EXTRACTED DATA: Begin

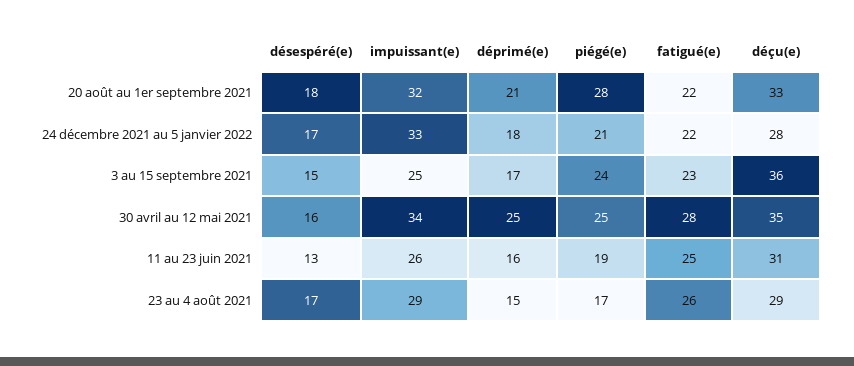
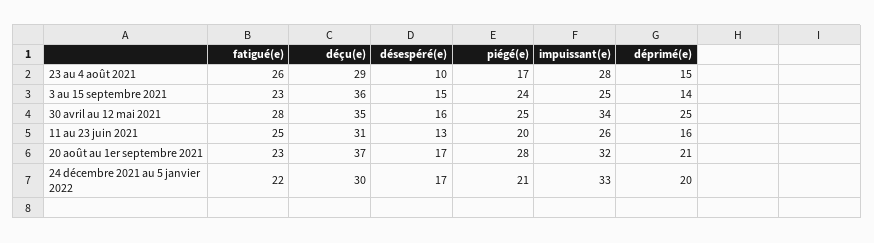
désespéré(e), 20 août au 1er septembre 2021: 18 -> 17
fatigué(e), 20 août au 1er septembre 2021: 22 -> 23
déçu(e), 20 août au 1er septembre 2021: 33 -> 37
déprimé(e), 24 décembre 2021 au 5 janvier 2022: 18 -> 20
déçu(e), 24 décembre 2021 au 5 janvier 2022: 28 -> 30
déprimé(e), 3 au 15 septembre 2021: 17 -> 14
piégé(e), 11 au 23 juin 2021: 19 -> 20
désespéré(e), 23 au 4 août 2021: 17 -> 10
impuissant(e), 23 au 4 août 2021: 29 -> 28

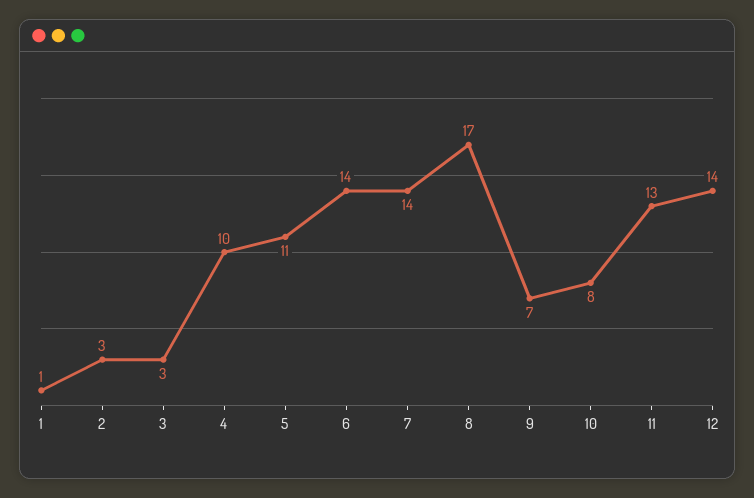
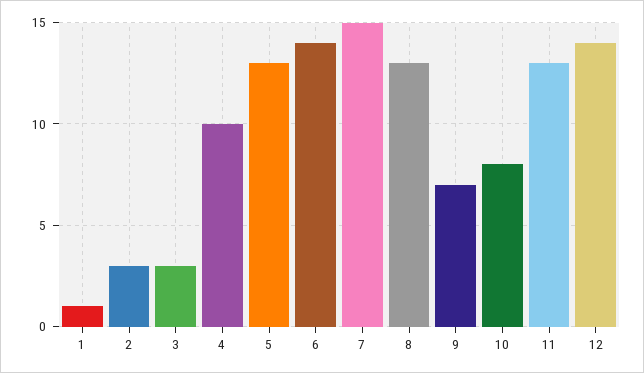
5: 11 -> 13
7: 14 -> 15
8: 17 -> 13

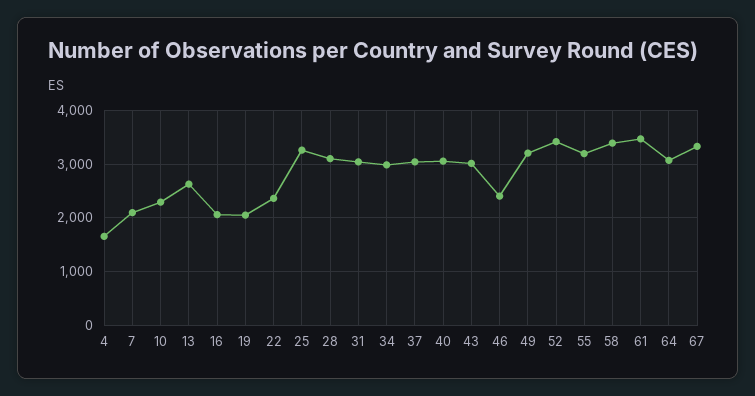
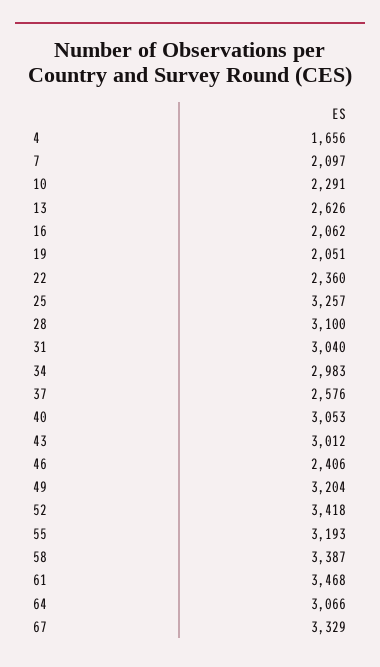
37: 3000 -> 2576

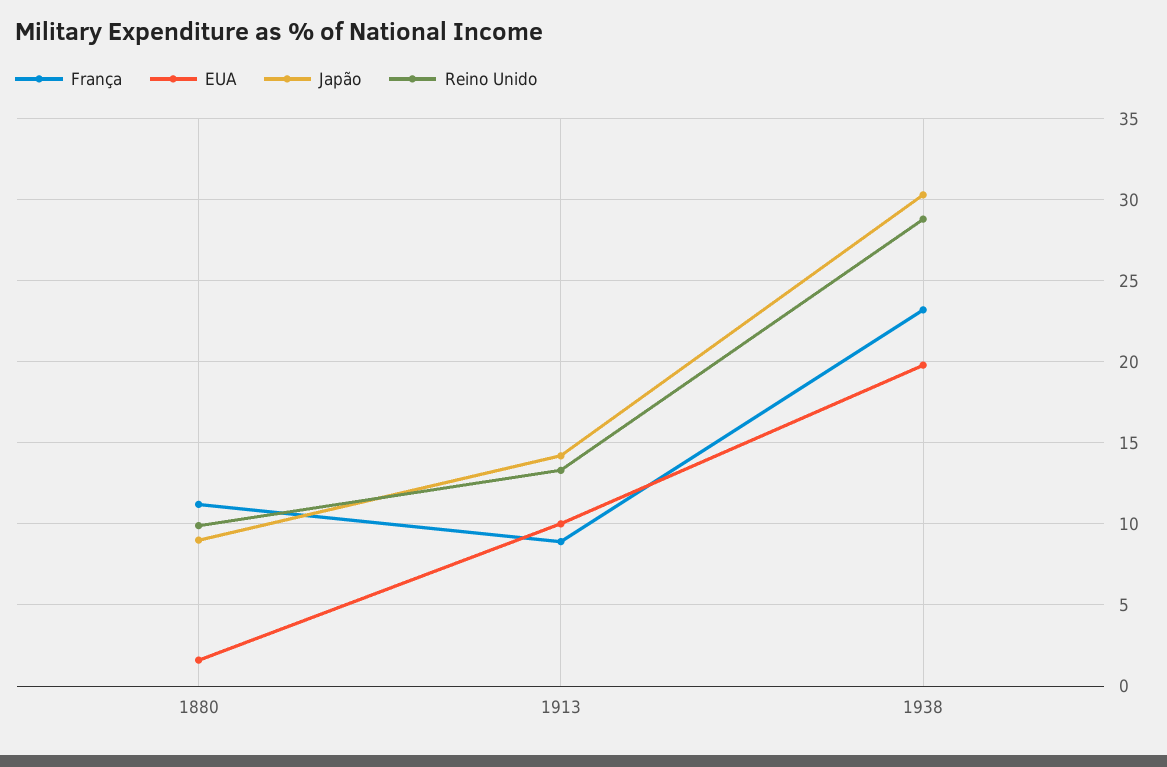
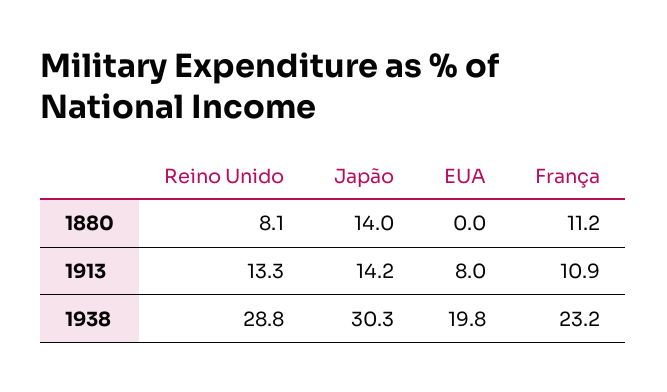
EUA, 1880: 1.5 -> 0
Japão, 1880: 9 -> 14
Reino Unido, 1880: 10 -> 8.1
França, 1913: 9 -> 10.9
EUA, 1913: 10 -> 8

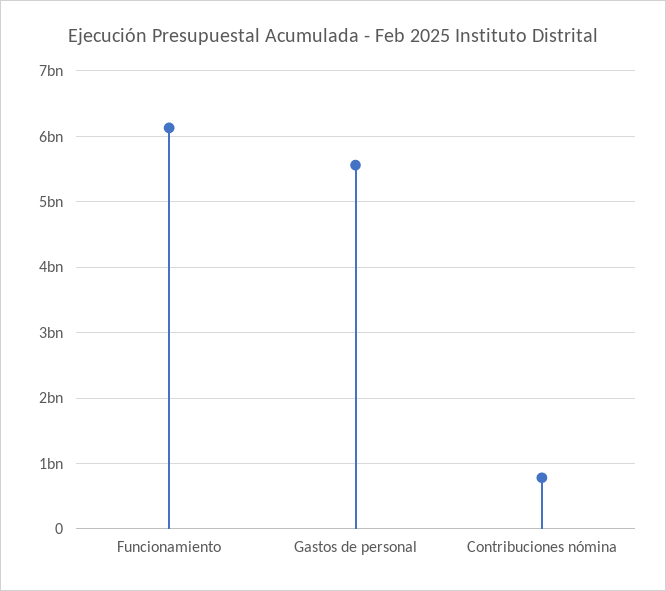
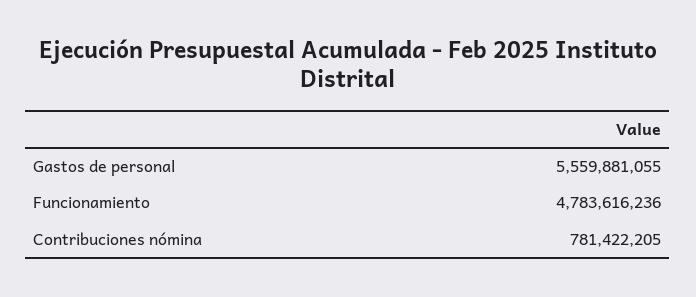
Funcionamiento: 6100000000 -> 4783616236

EXTRACTED DATA: End

TASK DETAILS: Everything from the line that contains "Reino Unido, 1880: 10 -> 8.1" to the final line of the data is to be duplicated exactly, both ends included, except the pictures.

SOLUTION TO THE EXERCISE:
Reino Unido, 1880: 10 -> 8.1
França, 1913: 9 -> 10.9
EUA, 1913: 10 -> 8

Funcionamiento: 6100000000 -> 4783616236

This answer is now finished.